Sunday, April 22, 2012

THOMAS PYNCHON WAS A STEEL-DRIVING MAN


A screaming comes across the sky. With those words one of the greatest novels of the twentieth century begins, and many a reader falls down a rabbithole of Thomas Pynchon's brilliant, troubling Gravity's Rainbow. Awesome, life-changing, unnecessarily difficult--opinions abound about this tough, rewarding tome many have begun, less have finished.  Why bring up this 1973 novel now?  Classics are worth rereading.
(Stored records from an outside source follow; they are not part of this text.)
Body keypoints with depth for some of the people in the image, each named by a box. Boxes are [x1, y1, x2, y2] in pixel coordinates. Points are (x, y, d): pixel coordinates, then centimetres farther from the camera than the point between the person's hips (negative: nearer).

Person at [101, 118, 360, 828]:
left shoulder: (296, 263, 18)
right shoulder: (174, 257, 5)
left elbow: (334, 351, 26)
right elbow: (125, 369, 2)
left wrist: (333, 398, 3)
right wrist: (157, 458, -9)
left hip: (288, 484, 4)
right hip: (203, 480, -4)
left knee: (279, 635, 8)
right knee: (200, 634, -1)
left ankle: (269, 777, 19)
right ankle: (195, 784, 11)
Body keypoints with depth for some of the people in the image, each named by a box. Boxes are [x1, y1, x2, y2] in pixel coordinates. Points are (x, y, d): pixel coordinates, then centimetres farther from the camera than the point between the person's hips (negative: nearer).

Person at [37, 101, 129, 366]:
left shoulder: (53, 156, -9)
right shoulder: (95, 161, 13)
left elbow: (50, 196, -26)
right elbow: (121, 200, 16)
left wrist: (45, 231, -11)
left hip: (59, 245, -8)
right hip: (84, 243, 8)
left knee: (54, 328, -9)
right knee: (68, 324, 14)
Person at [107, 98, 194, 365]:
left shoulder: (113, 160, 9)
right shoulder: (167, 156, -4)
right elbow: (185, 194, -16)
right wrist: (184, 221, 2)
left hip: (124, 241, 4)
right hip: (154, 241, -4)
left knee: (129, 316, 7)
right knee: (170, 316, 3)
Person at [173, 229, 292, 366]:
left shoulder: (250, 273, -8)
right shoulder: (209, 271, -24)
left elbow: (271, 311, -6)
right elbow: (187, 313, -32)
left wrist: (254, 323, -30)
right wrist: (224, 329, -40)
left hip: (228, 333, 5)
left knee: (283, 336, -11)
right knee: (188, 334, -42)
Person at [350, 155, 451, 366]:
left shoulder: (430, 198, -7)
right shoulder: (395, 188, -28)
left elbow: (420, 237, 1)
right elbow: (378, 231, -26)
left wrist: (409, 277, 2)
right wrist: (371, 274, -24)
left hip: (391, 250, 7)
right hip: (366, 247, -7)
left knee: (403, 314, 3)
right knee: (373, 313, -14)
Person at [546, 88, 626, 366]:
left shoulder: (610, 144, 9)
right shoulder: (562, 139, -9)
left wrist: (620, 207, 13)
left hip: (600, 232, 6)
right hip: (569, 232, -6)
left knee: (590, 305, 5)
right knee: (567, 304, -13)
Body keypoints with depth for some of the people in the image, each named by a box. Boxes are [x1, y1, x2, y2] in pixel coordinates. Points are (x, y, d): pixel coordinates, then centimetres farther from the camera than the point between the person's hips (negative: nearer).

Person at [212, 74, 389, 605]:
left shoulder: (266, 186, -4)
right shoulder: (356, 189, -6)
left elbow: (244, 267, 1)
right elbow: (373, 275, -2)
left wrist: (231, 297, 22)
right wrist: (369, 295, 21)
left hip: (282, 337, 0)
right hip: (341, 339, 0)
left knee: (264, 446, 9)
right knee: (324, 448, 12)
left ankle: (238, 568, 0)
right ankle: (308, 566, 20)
This book changed the face of American letters, but was controversial from the start.  A three-person Pulitzer Prize jury supported the book for the award that year, only to be overturned by an eleven-member board that cited obscenity (no award for fiction was given that year; just like this year, coincidentally) but the novel took the National Book Award.  Awards, of course, are suspect from the get-go, reflecting politics and trends as much as anything, but since the book first stormed the reality studios of our collective mind it has spawned a trillion (exaggerating only slightly) books of its own, guides, concordances, doctoral theses and the odd bathroom graffito. I'm only kidding slightly.  In a world of self-proclaimed, self-promoting "geniuses," flash in the pan sensations and celebrities famous for being famous, Pynchon is a true master, a celebrated writer who shuns celebrity, and a nimble artist of the first rank who has enjoyed more than a few lingering dips and nuzzles slow-dancing with the Muse.  P is a writer's writer and a mystery man (he makes J.D. Salinger look like a social butterfly) you won't see on the talk-show circuit, and the basis of his fame is actual artistic accomplishment, writing that soars and challenges and, like the proverbial Red Ball Jet, runs so fast and stops on a dime.



This film won't clear anything up.  There are no shortcuts.  Sure, there are several interesting clues embedded in this documentary relating to preterition, paranoia, racism, colonialism, conspiracy, synchronicity, and entropy, that, if played backwards, approximate the clarion call of the muted post horn of the secret "Trystero" society, tooting Pynchon's myriad obsessions, but, like P's books, this isn't for everybody--though it may be rewarding for brass aficionados, postal workers and sagacious readers--and it won't simplify the writer or his work.  To really get to know Pynchon, you must read him.  Suit yourself.  He might not be your cup of Lapsang Souchong.  Don't bother.  Throw up your hands and claim he's a hoax, he's overrated, he's corrupting the youth of Athens.  It doesn't matter.  Stay home in the Comfort Zone.  But if you're up for a tremendous, exhilarating, wearying journey, you could do worse than reading Mr. P., but be sure to bring a toothbrush and a change of clothes.